In conclusion, this is the first study conducted in Italy to investigate EBP and EBM knowledge, frequency of use, and implementation in a well-balanced study population representing the real-world practice of Italian dietitians. Overall, our results show that EBP knowledge (mean score: 8.5/13) and implementation (mean score: 22.8/45) are still too low, as well as EBP proficiency (mean score: 1.9/5). The value of EBP and EBM is well-acknowledged by most of the dietitians in our study, who would be willing to use them in their practice, but barriers are reported to hamper their implementation, namely lack of dedicated time, poor EBP training, and resistance to change, especially in hierarchical environments.
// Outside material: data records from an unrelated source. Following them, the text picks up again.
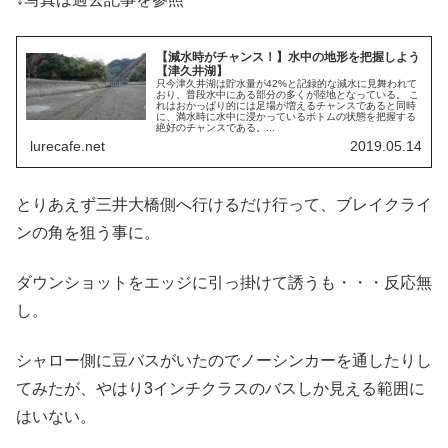
【減水時がチャンス！】水中の地形を把握しよう
【津久井湖】
只今津久井湖は貯水量が42%と記録的な減水に見舞われて
おり、普段水中にある部分の多くが陸地となっている。 こ
れはおかっぱり的には足場が増えるチャンスであると同時
に、満水時に水中に浸かっているボトムの状態を把握する
絶好のチャンスである。...
lurecafe.net
2019.05.14
とりあえず三井大橋側へ行けるだけ行って、ブレイクライ
ンの角を狙う事に。
ダウンショットをエッジに引っ掛けて誘うも・・・反応無
し。
シャロー側に豆バスがいたのでノーシンカーを通したりし
てみたが、やはり3インチクラスのバスしか見える範囲に
はいない。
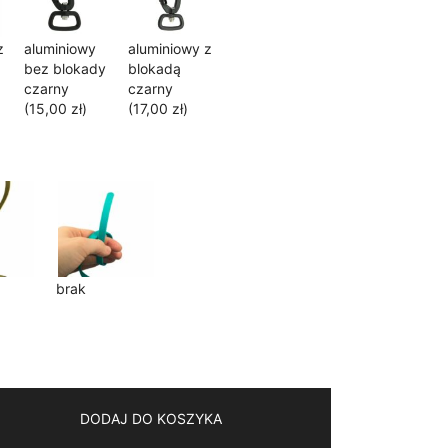
z
aluminiowy
aluminiowy z
bez blokady
blokadą
czarny
czarny
(15,00 zł)
(17,00 zł)
brak
DODAJ DO KOSZYKA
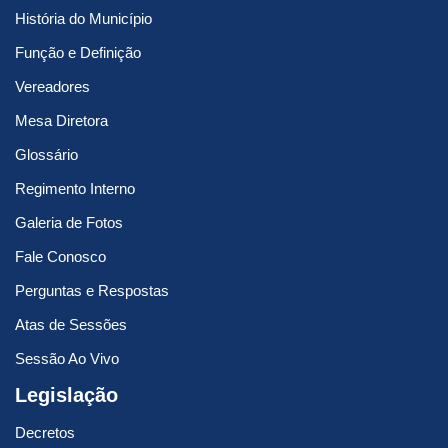
História do Município
Função e Definição
Vereadores
Mesa Diretora
Glossário
Regimento Interno
Galeria de Fotos
Fale Conosco
Perguntas e Respostas
Atas de Sessões
Sessão Ao Vivo
Legislação
Decretos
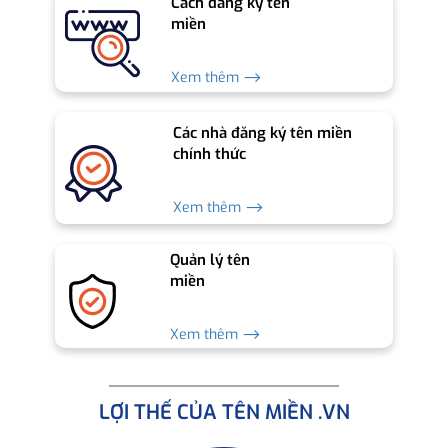
Cách đăng ký tên
miền
Xem thêm ⟶
Các nhà đăng ký tên miền
chính thức
Xem thêm ⟶
Quản lý tên
miền
Xem thêm ⟶
LỢI THẾ CỦA TÊN MIỀN .VN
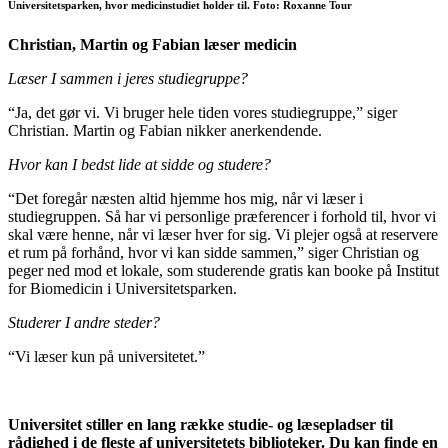
Universitetsparken, hvor medicinstudiet holder til. Foto: Roxanne Tour
Christian, Martin og Fabian læser medicin
Læser I sammen i jeres studiegruppe?
“Ja, det gør vi. Vi bruger hele tiden vores studiegruppe,” siger
Christian. Martin og Fabian nikker anerkendende.
Hvor kan I bedst lide at sidde og studere?
“Det foregår næsten altid hjemme hos mig, når vi læser i
studiegruppen. Så har vi personlige præferencer i forhold til, hvor vi
skal være henne, når vi læser hver for sig. Vi plejer også at reservere
et rum på forhånd, hvor vi kan sidde sammen,” siger Christian og
peger ned mod et lokale, som studerende gratis kan booke på Institut
for Biomedicin i Universitetsparken.
Studerer I andre steder?
“Vi læser kun på universitetet.”
Universitet stiller en lang række studie- og læsepladser til
rådighed i de fleste af universitetets biblioteker. Du kan finde en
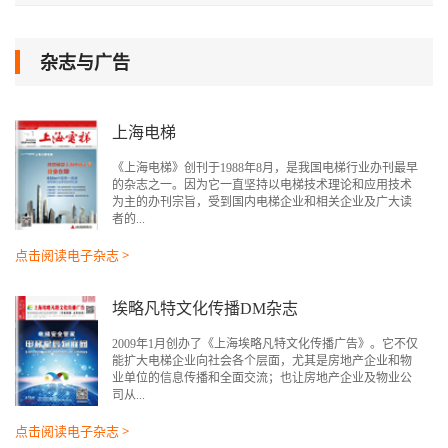
杂志与广告
上海电梯
《上海电梯》创刊于1988年8月，是我国电梯行业办刊最早
的杂志之一。因为它一直坚持以电梯技术理论和应用技术
为主的办刊宗旨，受到国内电梯企业和相关企业及广大读
者的...
点击阅读电子杂志 >
埃略凡特文化传播DM杂志
2009年1月创办了《上海埃略凡特文化传播广告》。它不仅
能扩大电梯企业向社会各个层面，尤其是房地产企业和物
业单位的信息传播和全面交流；也让房地产企业及物业公
司从...
点击阅读电子杂志 >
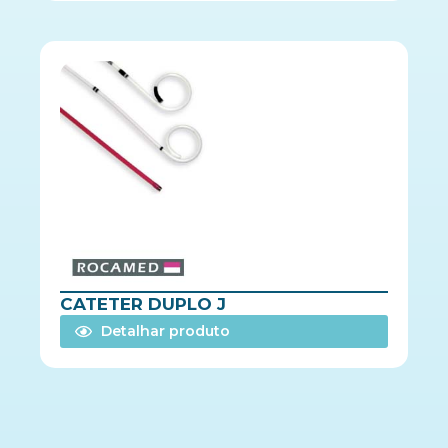
CATETER DUPLO J
Detalhar produto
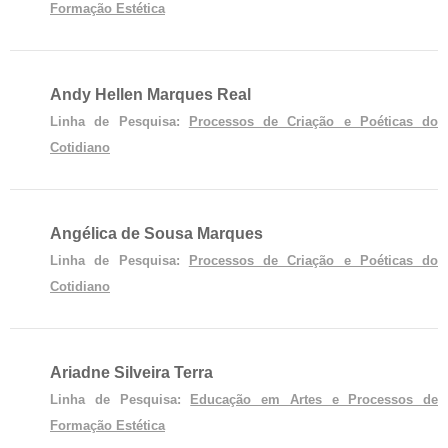
Formação Estética
Andy Hellen Marques Real
Linha de Pesquisa:
Processos de Criação e Poéticas do
Cotidiano
Angélica de Sousa Marques
Linha de Pesquisa:
Processos de Criação e Poéticas do
Cotidiano
Ariadne Silveira Terra
Linha de Pesquisa:
Educação em Artes e Processos de
Formação Estética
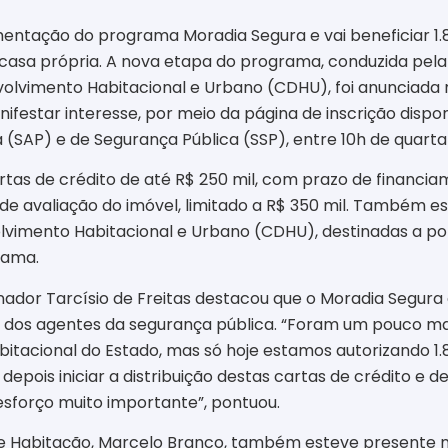
entação do programa Moradia Segura e vai beneficiar 1.
a casa própria. A nova etapa do programa, conduzida pel
vimento Habitacional e Urbano (CDHU), foi anunciada ne
ifestar interesse, por meio da página de inscrição dispo
(SAP) e de Segurança Pública (SSP), entre 10h de quarta-f
as de crédito de até R$ 250 mil, com prazo de financia
de avaliação do imóvel, limitado a R$ 350 mil. Também est
mento Habitacional e Urbano (CDHU), destinadas a policiai
rama.
nador Tarcísio de Freitas destacou que o Moradia Segur
dos agentes da segurança pública. “Foram um pouco mais
habitacional do Estado, mas só hoje estamos autorizando 1
depois iniciar a distribuição destas cartas de crédito e 
sforço muito importante”, pontuou.
 Habitação, Marcelo Branco, também esteve presente na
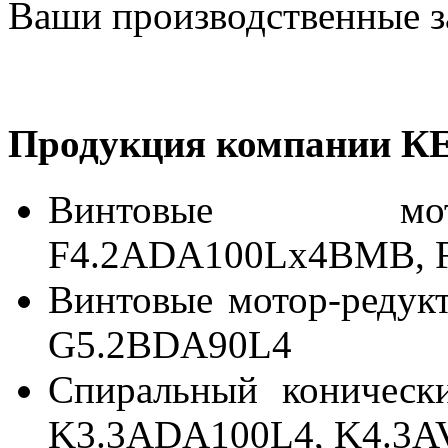
Ваши производственные з
Продукция компании К
Винтовые мот
F4.2ADA100Lx4BMB, 
Винтовые мотор-редук
G5.2BDA90L4
Спиральный коническ
K3.3ADA100L4, K4.3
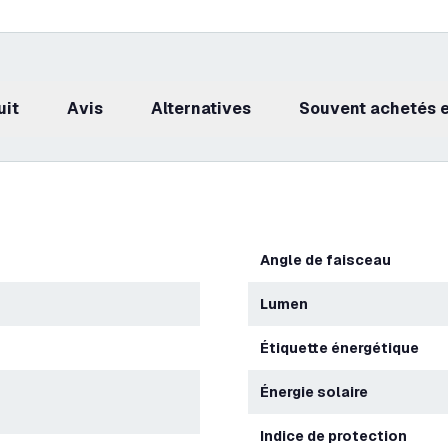
uit
avis
Alternatives
Souvent achetés
Angle de faisceau
Lumen
Étiquette énergétique
Énergie solaire
Indice de protection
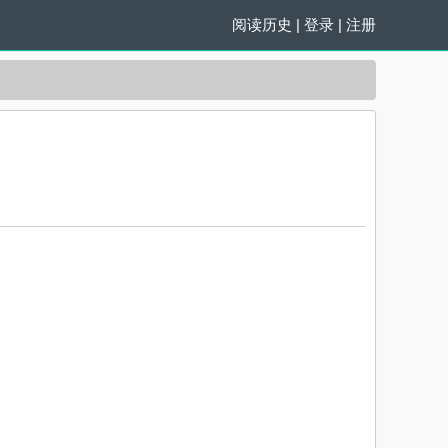
阅读历史
|
登录
|
注册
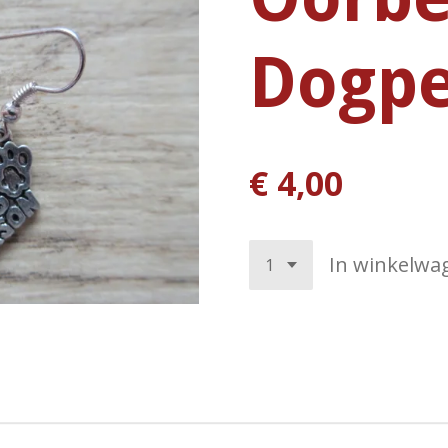
Dogpe
€ 4,00
In winkelwa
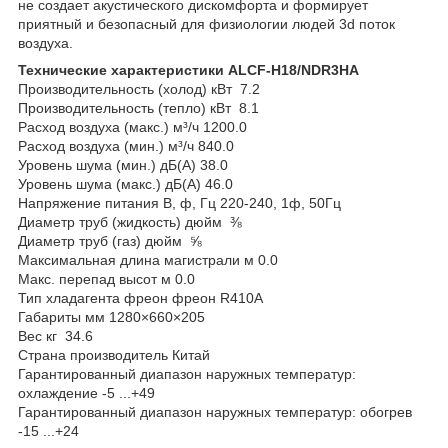
не создает акустического дискомфорта и формирует
приятный и безопасный для физиологии людей 3d поток
воздуха.
Технические характеристики ALCF-H18/NDR3HA
Производительность (холод) кВт 7.2
Производительность (тепло) кВт 8.1
Расход воздуха (макс.) м³/ч 1200.0
Расход воздуха (мин.) м³/ч 840.0
Уровень шума (мин.) дБ(А) 38.0
Уровень шума (макс.) дБ(А) 46.0
Напряжение питания В, ф, Гц 220-240, 1ф, 50Гц
Диаметр труб (жидкость) дюйм ⅜
Диаметр труб (газ) дюйм ⅝
Максимальная длина магистрали м 0.0
Макс. перепад высот м 0.0
Тип хладагента фреон фреон R410A
Габариты мм 1280×660×205
Вес кг 34.6
Страна производитель Китай
Гарантированный диапазон наружных температур:
охлаждение -5 ...+49
Гарантированный диапазон наружных температур: обогрев
-15 ...+24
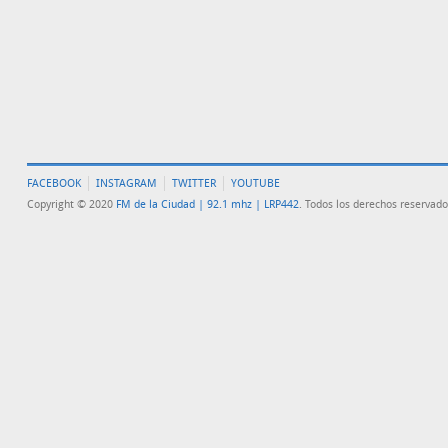
FACEBOOK
INSTAGRAM
TWITTER
YOUTUBE
Copyright © 2020
FM de la Ciudad | 92.1 mhz | LRP442
. Todos los derechos reservado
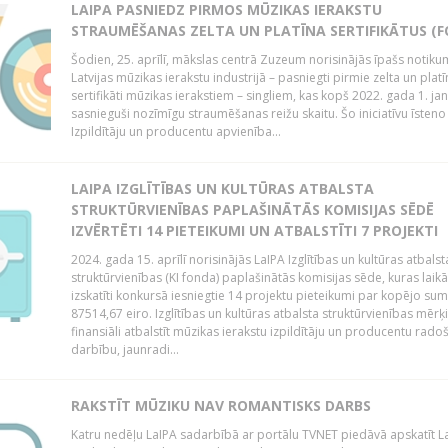
LAIPA PASNIEDZ PIRMOS MŪZIKAS IERAKSTU
STRAUMĒŠANAS ZELTA UN PLATĪNA SERTIFIKĀTUS (F
Šodien, 25. aprīlī, mākslas centrā Zuzeum norisinājās īpašs notiku
Latvijas mūzikas ierakstu industrijā – pasniegti pirmie zelta un platī
sertifikāti mūzikas ierakstiem – singliem, kas kopš 2022. gada 1. ja
sasnieguši nozīmīgu straumēšanas reižu skaitu. Šo iniciatīvu īsteno 
Izpildītāju un producentu apvienība...
LAIPA IZGLĪTĪBAS UN KULTŪRAS ATBALSTA
STRUKTŪRVIENĪBAS PAPLAŠINĀTĀS KOMISIJAS SĒDĒ
IZVĒRTĒTI 14 PIETEIKUMI UN ATBALSTĪTI 7 PROJEKTI
2024. gada 15. aprīlī norisinājās LaIPA Izglītības un kultūras atbalst
struktūrvienības (KI fonda) paplašinātās komisijas sēde, kuras laikā
izskatīti konkursā iesniegtie 14 projektu pieteikumi par kopējo s
87514,67 eiro. Izglītības un kultūras atbalsta struktūrvienības mērķi
finansiāli atbalstīt mūzikas ierakstu izpildītāju un producentu rado
darbību, jaunradi...
RAKSTĪT MŪZIKU NAV ROMANTISKS DARBS
Katru nedēļu LaIPA sadarbībā ar portālu TVNET piedāvā apskatīt La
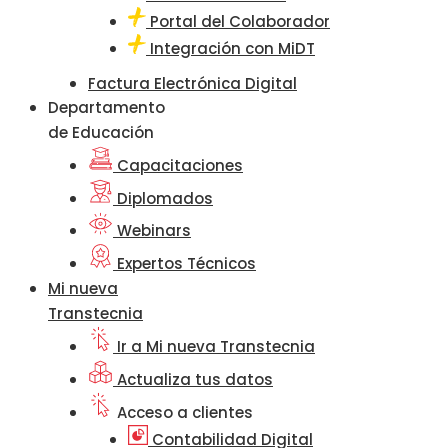
Portal del Colaborador
Integración con MiDT
Factura Electrónica Digital
Departamento
de Educación
Capacitaciones
Diplomados
Webinars
Expertos Técnicos
Mi nueva
Transtecnia
Ir a Mi nueva Transtecnia
Actualiza tus datos
Acceso a clientes
Contabilidad Digital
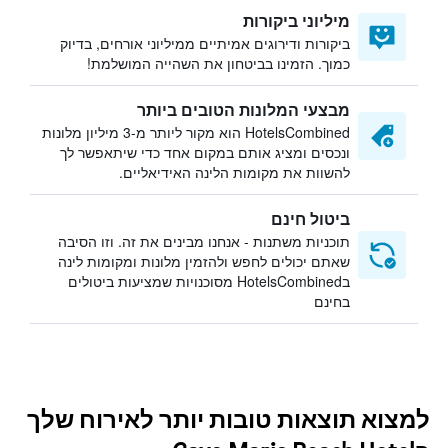
מיליוני ביקורות
ביקורות ודירוגים אמיתיים ממיליוני אורחים, בדיוק
כמוך. הזמינו בביטחון את השהייה המושלמת!
מבצעי המלונות הטובים ביותר
HotelsCombined הוא מקור ליותר מ-3 מיליון מלונות
ונכסים ומציג אותם במקום אחד כדי שיתאפשר לך
להשוות את מקומות הלינה האידיאליים.
ביטול חינם
תוכניות משתנות - אנחנו מבינים את זה. וזו הסיבה
שאתם יכולים לחפש ולהזמין מלונות ומקומות לינה
בHotelsCombined מסוכנויות שמציעות ביטולים
בחינם
למצוא תוצאות טובות יותר לאירוח שלך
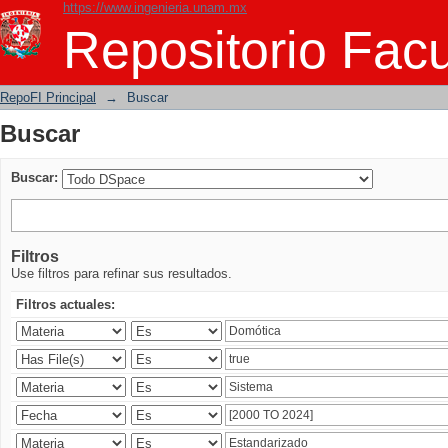
https://www.ingenieria.unam.mx
Buscar
Repositorio Facu
RepoFI Principal
→
Buscar
Buscar
Buscar:
Filtros
Use filtros para refinar sus resultados.
Filtros actuales:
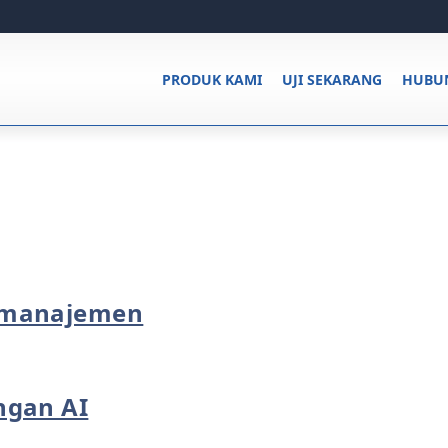
PRODUK KAMI
UJI SEKARANG
HUBUN
 manajemen
ngan AI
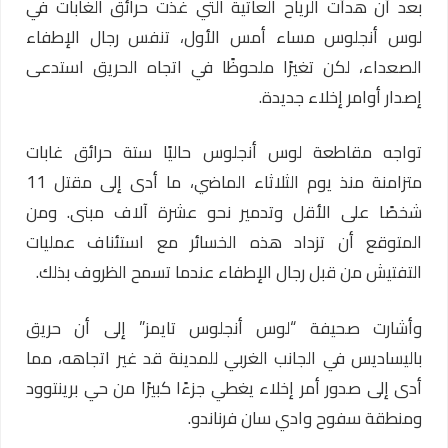
بعد أن هدأت الرياح العاتية التي غذت حرائق الغابات في
لوس أنجلوس
مساء أمس الأول، تنفس رجال الإطفاء
الصعداء، لكن تغيرًا ملحوظًا في اتجاه الحريق استدعى
إصدار أوامر إخلاء جديدة.
تواجه مقاطعة لوس أنجلوس حاليًا ستة حرائق غابات
متزامنة منذ يوم الثلاثاء الماضي، ما أدى إلى مقتل 11
شخصًا على الأقل وتدمير نحو عشرة آلاف مبنى. ومن
المتوقع أن تزداد هذه الخسائر مع استئناف عمليات
التفتيش من قبل رجال الإطفاء عندما تسمح الظروف بذلك.
وأشارت صحيفة “لوس أنجلوس تايمز” إلى أن حريق
باليساديس في الجانب الغربي للمدينة قد غير اتجاهه، مما
أدى إلى صدور أمر إخلاء يغطي جزءًا كبيرًا من حي برينتوود
ومنطقة سفوح وادي سان فرناندو.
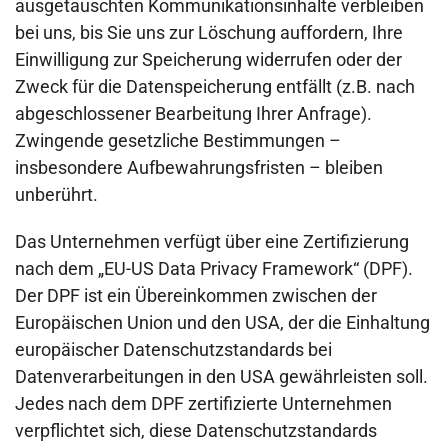
ausgetauschten Kommunikationsinhalte verbleiben
bei uns, bis Sie uns zur Löschung auffordern, Ihre
Einwilligung zur Speicherung widerrufen oder der
Zweck für die Datenspeicherung entfällt (z.B. nach
abgeschlossener Bearbeitung Ihrer Anfrage).
Zwingende gesetzliche Bestimmungen –
insbesondere Aufbewahrungsfristen – bleiben
unberührt.
Das Unternehmen verfügt über eine Zertifizierung
nach dem „EU-US Data Privacy Framework“ (DPF).
Der DPF ist ein Übereinkommen zwischen der
Europäischen Union und den USA, der die Einhaltung
europäischer Datenschutzstandards bei
Datenverarbeitungen in den USA gewährleisten soll.
Jedes nach dem DPF zertifizierte Unternehmen
verpflichtet sich, diese Datenschutzstandards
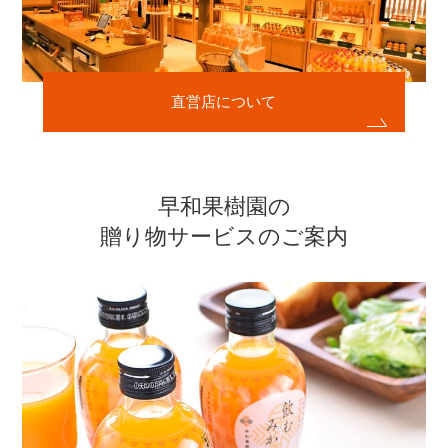
直営店について
早和果樹園の
贈り物サービスのご案内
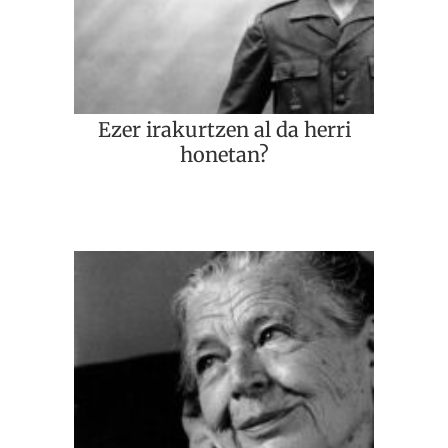
Ezer irakurtzen al da herri
honetan?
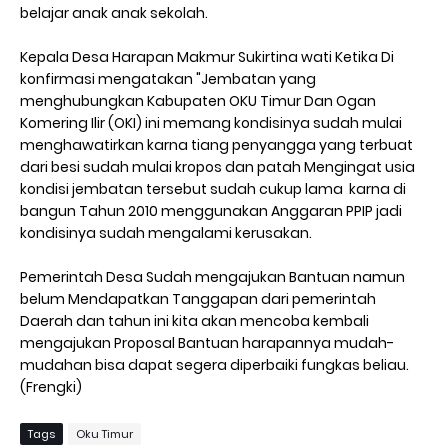
belajar anak anak sekolah.
Kepala Desa Harapan Makmur Sukirtina wati Ketika Di
konfirmasi mengatakan "Jembatan yang
menghubungkan Kabupaten OKU Timur Dan Ogan
Komering Ilir (OKI) ini memang kondisinya sudah mulai
menghawatirkan karna tiang penyangga yang terbuat
dari besi sudah mulai kropos dan patah Mengingat usia
kondisi jembatan tersebut sudah cukup lama karna di
bangun Tahun 2010 menggunakan Anggaran PPIP jadi
kondisinya sudah mengalami kerusakan.
Pemerintah Desa Sudah mengajukan Bantuan namun
belum Mendapatkan Tanggapan dari pemerintah
Daerah dan tahun ini kita akan mencoba kembali
mengajukan Proposal Bantuan harapannya mudah-
mudahan bisa dapat segera diperbaiki fungkas beliau.
(Frengki)
Tags
Oku Timur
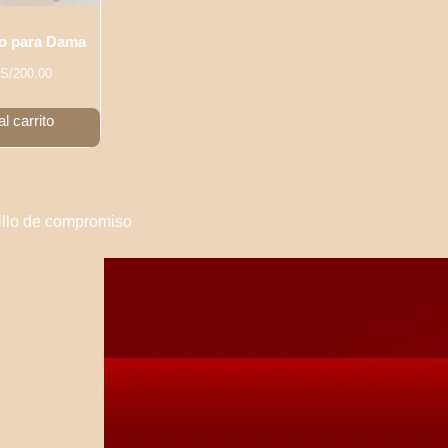
lo para Dama
S/
200.00
l carrito
illo de compromiso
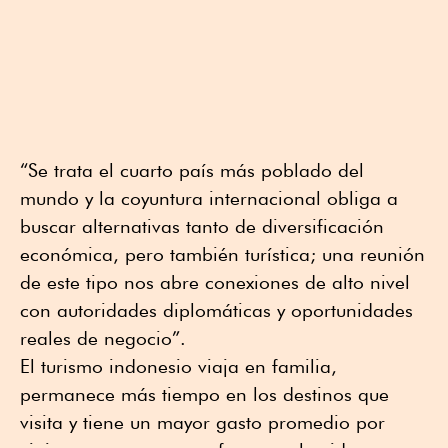
“Se trata el cuarto país más poblado del
mundo y la coyuntura internacional obliga a
buscar alternativas tanto de diversificación
económica, pero también turística; una reunión
de este tipo nos abre conexiones de alto nivel
con autoridades diplomáticas y oportunidades
reales de negocio”.
El turismo indonesio viaja en familia,
permanece más tiempo en los destinos que
visita y tiene un mayor gasto promedio por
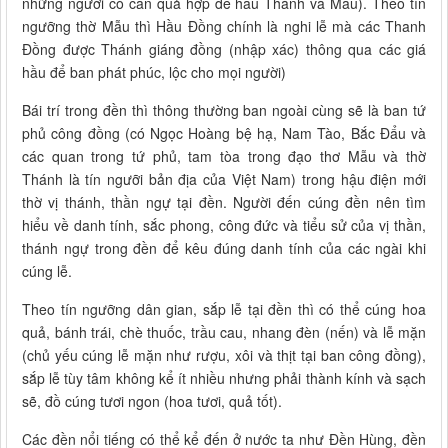
những người có căn quả hợp để hầu Thánh và Mẫu). Theo tín
ngưỡng thờ Mẫu thì Hầu Đồng chính là nghi lễ mà các Thanh
Đồng được Thánh giáng đồng (nhập xác) thông qua các giá
hầu để ban phát phúc, lộc cho mọi người)
Bái trí trong đền thì thông thường ban ngoài cùng sẽ là ban tứ
phủ công đồng (có Ngọc Hoàng bệ hạ, Nam Tào, Bắc Đẩu và
các quan trong tứ phủ, tam tòa trong đạo thơ Mẫu và thờ
Thánh là tín ngưỡi bản địa của Việt Nam) trong hậu điện mới
thờ vị thánh, thần ngự tại đền. Người đến cúng đền nên tìm
hiểu về danh tính, sắc phong, công đức và tiểu sử của vị thần,
thánh ngự trong đền để kêu đúng danh tính của các ngài khi
cúng lễ.
Theo tín ngưỡng dân gian, sắp lễ tại đền thì có thể cúng hoa
quả, bánh trái, chè thuốc, trầu cau, nhang đèn (nến) và lễ mặn
(chủ yếu cúng lễ mặn như rượu, xôi và thịt tại ban công đồng),
sắp lễ tùy tâm không kể ít nhiều nhưng phải thành kính và sạch
sẽ, đồ cúng tươi ngon (hoa tươi, quả tốt).
Các đền nổi tiếng có thể kể đến ở nước ta như Đền Hùng, đền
Specific courses to explain and make clear the importance of EBP, together with training applied to daily practice to show the real benefits of this method, should be encouraged. Signals from our study suggest that these strategies are starting to yield good results, particularly among younger dietitians, in terms of EBP knowledge. Future research could consider the possibility to add comparison arms of dietitians to investigate the efficacy of possible solutions/strategies to further improve the EBP implementation process in daily practice.